PROVIDED DATA START

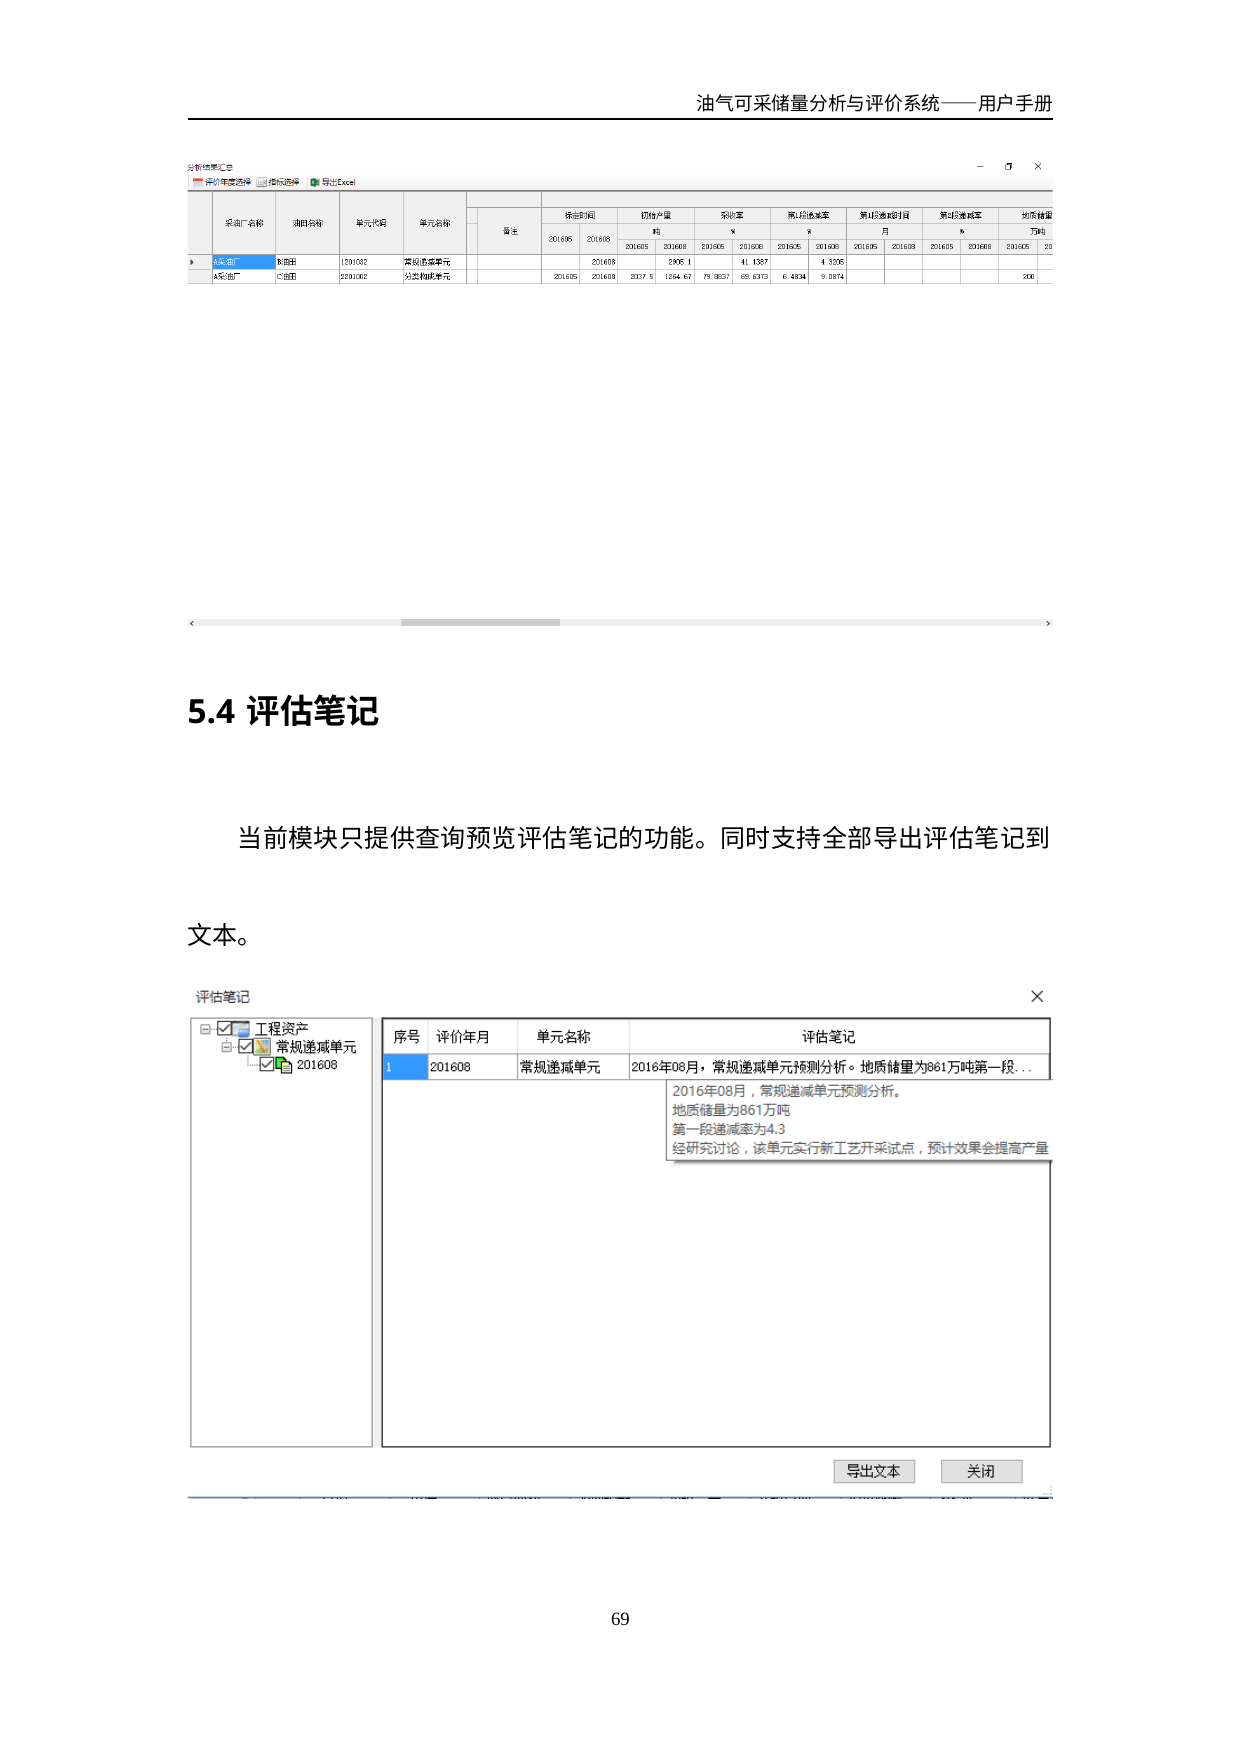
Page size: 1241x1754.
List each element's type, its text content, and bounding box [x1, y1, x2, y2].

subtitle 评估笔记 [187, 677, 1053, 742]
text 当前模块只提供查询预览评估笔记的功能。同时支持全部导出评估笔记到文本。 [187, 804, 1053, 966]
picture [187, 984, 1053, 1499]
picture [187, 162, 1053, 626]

PROVIDED DATA END

▶ **TO DO**: Write out each entry again exactly, and skip the pictures.

▶ **RESULT OF THIS EXERCISE**:
Page size: 1241x1754.
List each element's type, its text content, and bounding box [x1, y1, x2, y2].

subtitle 评估笔记 [187, 677, 1053, 742]
text 当前模块只提供查询预览评估笔记的功能。同时支持全部导出评估笔记到文本。 [187, 804, 1053, 966]
picture [187, 984, 1053, 1499]
picture [187, 162, 1053, 626]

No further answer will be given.